The brain's insula has its own body map, and it could make epilepsy surgery safer

Mayo Clinic

Up to 30% of patients who undergo epilepsy surgery in or near the insula experience temporary problems afterward: difficulty speaking, trouble swallowing, loss of hand coordination. Surgeons have known for years that this deep, folded brain region was involved in movement somehow, but they lacked the detailed maps needed to predict which patients would be affected and how.

A study published in the Proceedings of the National Academy of Sciences changes that. A team at Mayo Clinic has discovered that the insula contains its own organized map of the body, with distinct zones for the hands, tongue, and feet. The finding gives surgeons a practical tool for planning safer operations.

A region hidden under other brain folds

The insula sits several centimeters beneath the brain's surface, tucked under the temporal and frontal lobes. Its inaccessibility has made it one of the harder brain regions to study. For a long time, researchers thought of it as a general-purpose integrator, a region that activated during many tasks without much internal organization.

Lead author Panos Kerezoudis, a neurosurgery resident at Mayo, wanted to test whether that view was wrong. The opportunity came from 18 patients with medically refractory epilepsy who had thin recording electrodes placed deep in their brains as part of their clinical care. The electrodes were already there. The researchers just needed to ask patients to move.

Hand here, tongue there

While hospitalized, patients performed simple tasks: opening and closing a hand, moving their tongue, flexing a foot. The electrodes recorded electrical activity with millisecond precision in both the insula and the primary motor cortex, the brain's main movement-control center.

The results were clear. Hand movements activated one area of the insula, tongue movements activated another, and foot movements activated a third, though less prominently. This was not random activation. There was spatial order.
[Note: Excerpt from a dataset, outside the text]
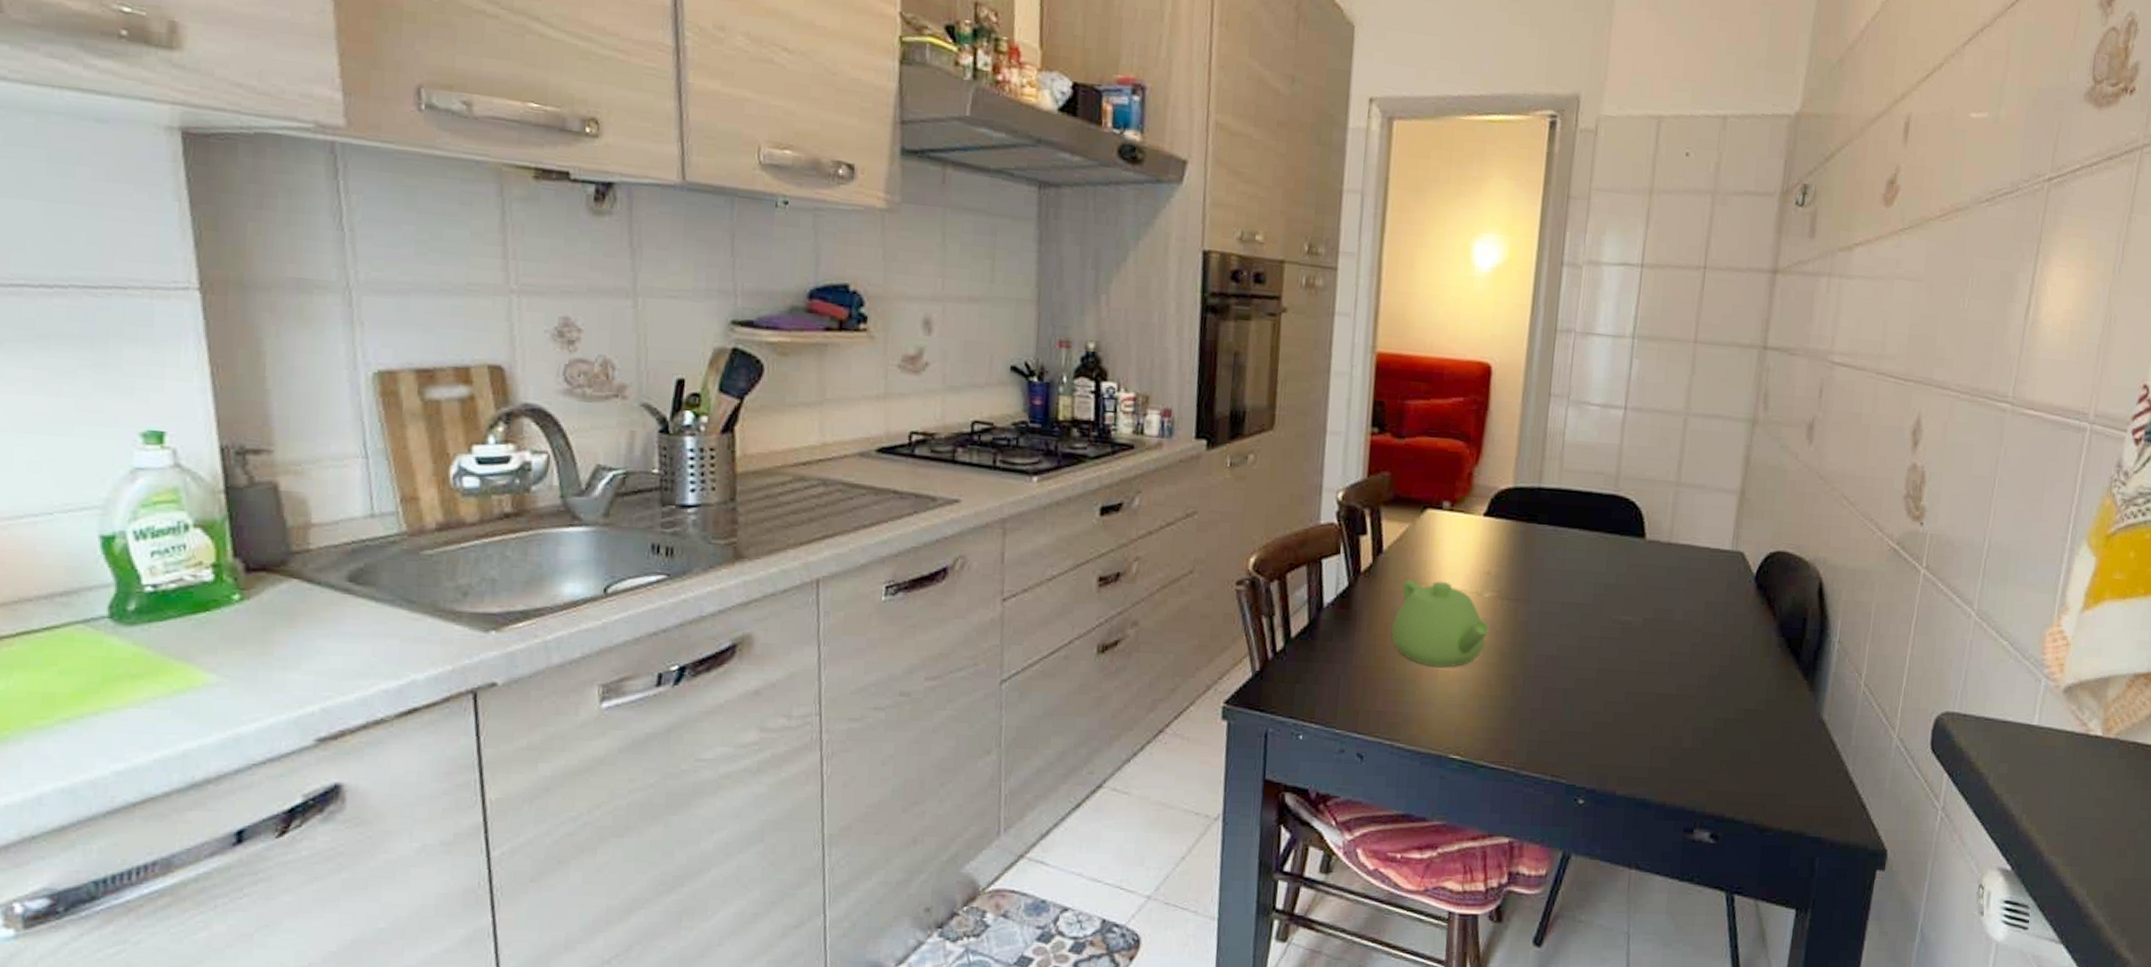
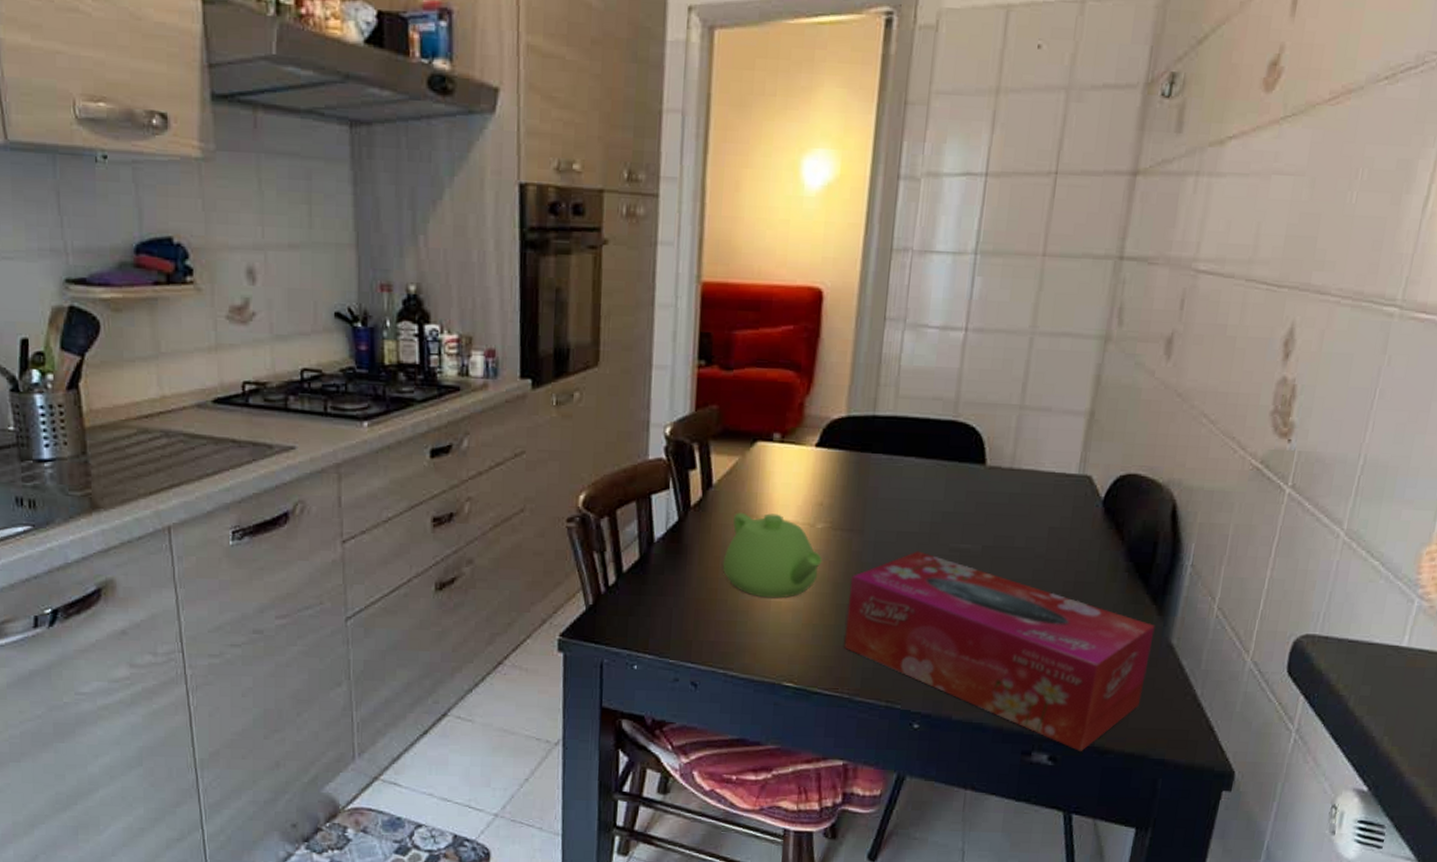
tissue box: none [1510,622,1807,829] -> present [844,551,1155,751]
The timing data added another layer. The primary motor cortex fired first, then the insula, then the movement occurred. That sequence rules out the possibility that the insula was simply reacting to sensory feedback after a movement had already happened. It was active before the movement, suggesting it plays a role in generating or coordinating it.

Connections that respect the map

In a subset of patients, researchers went further. They delivered brief, safe electrical pulses to the motor cortex and measured responses in the insula. Stimulating a hand-related area in the motor cortex triggered a response in the matching hand zone of the insula. The same pattern held for the tongue. The connections between the two regions respected the body map.

Senior author Kai Miller, a Mayo neurosurgeon, frames this as evidence of a distributed movement network that is more tightly integrated than previously appreciated. Movement, it appears, is not solely the province of the motor cortex. The insula participates, and it does so in an organized, body-part-specific way.

What this means for epilepsy patients

The clinical applications are immediate. If surgeons can identify where hand and speech functions are located in each patient's insula before operating, they can plan their approach to minimize the chance of hitting those zones. Neurologists interpreting seizure symptoms, such as involuntary hand contractions or facial movements, can now correlate those symptoms with specific insular locations to better localize the seizure focus.

Beyond epilepsy, the findings may eventually inform treatment for stroke survivors with speech or hand difficulties. If recovery from motor deficits depends on a network that includes both the motor cortex and the insula, rehabilitation strategies and brain stimulation therapies might need to target both regions.

The study was conducted with 18 patients, all of whom had epilepsy severe enough to require invasive brain monitoring. Whether the same organizational pattern holds in healthy brains has not been directly tested, though there is no strong reason to expect it would differ. The mapping was limited to three body parts, and finer-grained organization within the insula remains to be explored.